I can’t put them in the back and not give them the same attention, it’s not fair! And I brought this up, in education is it fair or not? This is not. It’s acceptable.
There are Ulama that are more conservative on this and there are Ulama that allowed it too. But there are plenty of mainstream, ahlussunnah, across the school of thought scholars that are allowed this. That are allowed for example this kind of setting. If it is made with certain of restrictions.
You know? There shouldn’t be a small talk, even if I crack a joke, it’s for the entire audience, not the sisters by themselves, cause that isn’t appropriate. That’s not right. And you’re supposed to have a certain line.
There supposed to be a certain line of discomfort between you and myself. Or between you and any other non-mahram, there are supposed to be a line of discomfort. There’s supposed to be a level of seriousness.
They’re not supposed to be giggly. When you came to talk individually and talk to non mahram man. You’re not supposed to be like, “I have a question.” (soft tone)
“I have a question brother.” (sharp tone)
“You said this, why?”
Learn to be like that. Learn to be not giggly around non mahram man. And not smiley, “Jazakallahu khayran katsiran for so many things.”
Say that on your own, don’t come up and say to me. Don’t come up and say to me. Say that to your dad, “Jazakallahu khayran, baba.”
“You’re so awesome, great!”
When you’re interact to non mahram, if it’s your teacher, the imam of your masjid, the employer. Keep a serious tone. Keep a serious tone.
You know what? When women use a serious tone, the men become serious automatically.
A girl comes up to you, you think she’s some kind of pretty.
She comes up to yourself, “Assalamualaikum.” (serious tone)
You’re not gonna get to play around now, it is done. It’s over. But she goes and says, “Assalamu ‘alaikum wa rahmatullahi wa barakatuh.” (soft tone)
No good, no good for you.
Then he will like, “Oh, Waalaikumussalam.”
You know, that’s bad for you. So, you have to keep a stern voice. And this rules, I’m kinda alluding to, suratul Nur already covered them, these rules are already there. You have to keep a stern voice, you have to keep your eyes low.

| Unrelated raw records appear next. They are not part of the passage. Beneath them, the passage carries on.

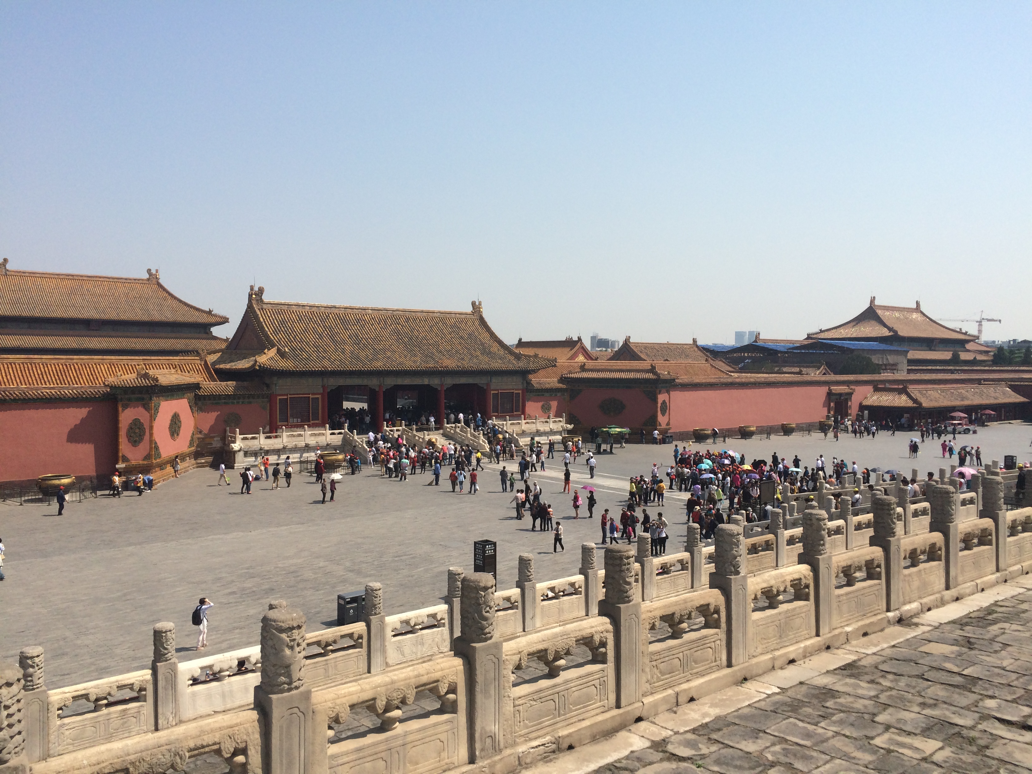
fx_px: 865
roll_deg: -0.5
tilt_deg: -4.2
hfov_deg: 61.7
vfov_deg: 48.2
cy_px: 387
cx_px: 516
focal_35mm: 29
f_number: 2.2
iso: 32
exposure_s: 1/3731
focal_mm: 4.15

It doesn’t mean, you look away, like, “Brother, I have a question.”
You don’t do that either. When you do, you don’t stare at the person, you don’t like, “Yes sister, do ask.”
No, not like that.
“Yaghudhdhuu min abshoorihim.” (QS An Nur verse 30)
“Yaghdhudhna min abshoorihinn.” (QS An Nur verse 31)
That’s normal… The idea is to keep yourself low, don’t stare.. Make just enough eye contact to reach point across and that’s it. That’s all. You don’t need more than that.
So this certain things they are the guidelines by which public setting make it okay.